Taal Vormt Hoe We Denken
“The limits of my language mean the limits of my world.”
— Ludwig Wittgenstein, Tractatus Logico-Philosophicus (1921)
“Language is the dress of thought.”
— Samuel Johnson, Lives of the English Poets (1779–81)
“Language is the blood of the soul into which thoughts run and out of which they grow.”
— Oliver Wendell Holmes Sr., The Professor at the Breakfast-Table (1860)
“A different language is a different vision of life.”
— Federico Fellini, Italiaans filmregisseur
“Learning another language is not only learning different words for the same things, but learning another way to think about things.”
— Flora Lewis, The New York Times buitenlandcorrespondent
“The diversity of languages is not a diversity of signs and sounds but a diversity of views of the world.”
— Wilhelm von Humboldt, Duits filosoof en taalkundige
“I was beginning to think in Greek. That is the great Rubicon to cross in learning any language.”
— C.S. Lewis, Surprised by Joy (1955)
Waarom een Taal Leren
“If you talk to a man in a language he understands, that goes to his head. If you talk to him in his language, that goes to his heart.”

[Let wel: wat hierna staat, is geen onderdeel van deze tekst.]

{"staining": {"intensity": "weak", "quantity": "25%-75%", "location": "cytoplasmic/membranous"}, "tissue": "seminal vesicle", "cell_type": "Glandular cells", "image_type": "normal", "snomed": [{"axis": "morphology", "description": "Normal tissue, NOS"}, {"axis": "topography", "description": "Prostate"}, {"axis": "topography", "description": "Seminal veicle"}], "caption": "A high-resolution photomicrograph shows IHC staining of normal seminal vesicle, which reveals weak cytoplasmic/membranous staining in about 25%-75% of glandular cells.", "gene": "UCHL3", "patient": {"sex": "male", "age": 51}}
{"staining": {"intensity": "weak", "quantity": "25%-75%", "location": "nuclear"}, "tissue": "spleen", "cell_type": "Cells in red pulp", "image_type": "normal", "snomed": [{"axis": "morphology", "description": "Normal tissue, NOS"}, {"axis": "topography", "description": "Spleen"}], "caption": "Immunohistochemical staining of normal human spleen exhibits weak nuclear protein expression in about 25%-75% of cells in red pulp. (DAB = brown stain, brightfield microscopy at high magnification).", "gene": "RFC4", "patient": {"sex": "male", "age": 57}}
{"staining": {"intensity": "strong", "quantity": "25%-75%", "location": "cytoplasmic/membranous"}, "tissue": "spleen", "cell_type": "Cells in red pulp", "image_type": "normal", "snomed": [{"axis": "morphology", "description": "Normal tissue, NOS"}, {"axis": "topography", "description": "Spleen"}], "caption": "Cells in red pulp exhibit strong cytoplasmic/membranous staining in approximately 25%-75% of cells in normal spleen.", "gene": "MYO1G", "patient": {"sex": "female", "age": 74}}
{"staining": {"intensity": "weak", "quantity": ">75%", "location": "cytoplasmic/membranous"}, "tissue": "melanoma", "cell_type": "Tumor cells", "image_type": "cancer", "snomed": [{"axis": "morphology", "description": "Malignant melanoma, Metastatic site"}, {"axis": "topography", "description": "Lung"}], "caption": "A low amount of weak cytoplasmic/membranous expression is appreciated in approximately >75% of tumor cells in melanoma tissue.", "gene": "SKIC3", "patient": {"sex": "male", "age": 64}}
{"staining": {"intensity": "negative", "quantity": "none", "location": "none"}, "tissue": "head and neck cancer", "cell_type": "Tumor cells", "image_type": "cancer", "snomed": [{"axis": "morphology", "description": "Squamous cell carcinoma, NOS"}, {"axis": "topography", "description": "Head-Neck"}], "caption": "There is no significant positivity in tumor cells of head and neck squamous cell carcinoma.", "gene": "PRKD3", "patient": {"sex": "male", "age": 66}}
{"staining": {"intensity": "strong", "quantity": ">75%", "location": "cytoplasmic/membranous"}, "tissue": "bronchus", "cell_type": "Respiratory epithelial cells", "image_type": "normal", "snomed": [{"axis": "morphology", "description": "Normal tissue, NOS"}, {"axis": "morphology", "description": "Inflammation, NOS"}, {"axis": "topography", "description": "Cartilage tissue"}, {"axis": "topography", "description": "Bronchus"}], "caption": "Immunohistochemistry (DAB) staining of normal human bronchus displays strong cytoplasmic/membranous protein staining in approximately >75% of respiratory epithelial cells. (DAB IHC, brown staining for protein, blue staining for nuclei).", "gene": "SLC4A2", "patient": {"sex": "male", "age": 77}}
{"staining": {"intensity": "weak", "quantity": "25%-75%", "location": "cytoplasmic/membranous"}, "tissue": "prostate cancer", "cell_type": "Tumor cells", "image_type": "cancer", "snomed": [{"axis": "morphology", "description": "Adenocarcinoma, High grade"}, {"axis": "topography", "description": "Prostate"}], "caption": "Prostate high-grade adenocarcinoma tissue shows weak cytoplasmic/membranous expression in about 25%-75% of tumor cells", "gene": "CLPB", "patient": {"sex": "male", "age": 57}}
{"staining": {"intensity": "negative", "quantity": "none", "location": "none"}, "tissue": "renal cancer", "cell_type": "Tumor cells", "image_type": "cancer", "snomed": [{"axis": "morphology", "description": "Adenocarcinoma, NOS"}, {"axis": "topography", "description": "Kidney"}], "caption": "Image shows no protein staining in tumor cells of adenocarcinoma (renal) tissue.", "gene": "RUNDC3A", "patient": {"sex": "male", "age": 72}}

— Nelson Mandela, voormalig president van Zuid-Afrika
“He who knows no foreign languages knows nothing of his own.”
— Johann Wolfgang von Goethe, Duits dichter en staatsman
“Knowledge of languages is the doorway to wisdom.”
— Roger Bacon, 13e-eeuwse Engelse filosoof
“One language sets you in a corridor for life. Two languages open every door along the way.”
— Frank Smith, psycholinguïst
“You can never understand one language until you understand at least two.”
— Geoffrey Willans, Brits auteur
“To have another language is to possess a second soul.”
— Toegeschreven aan Karel de Grote (Heilig Rooms Keizer); de toeschrijving wordt vaak herhaald maar is niet historisch geverifieerd
“You live a new life for every new language you speak. If you know only one language, you live only once.”
— Tsjechisch gezegde (van het gezegde: Kolik řečí znáš, tolikrát jsi člověkem. — “As many languages as you know, as many times you are a human being.”)
“To learn a language is to have one more window from which to look at the world.”
— Chinees gezegde
In het Brein van een Polyglot
“Language is the only thing worth knowing even poorly.”
— Kató Lomb, Hongaarse polyglot en simultaantolk (werkte professioneel in 16 talen)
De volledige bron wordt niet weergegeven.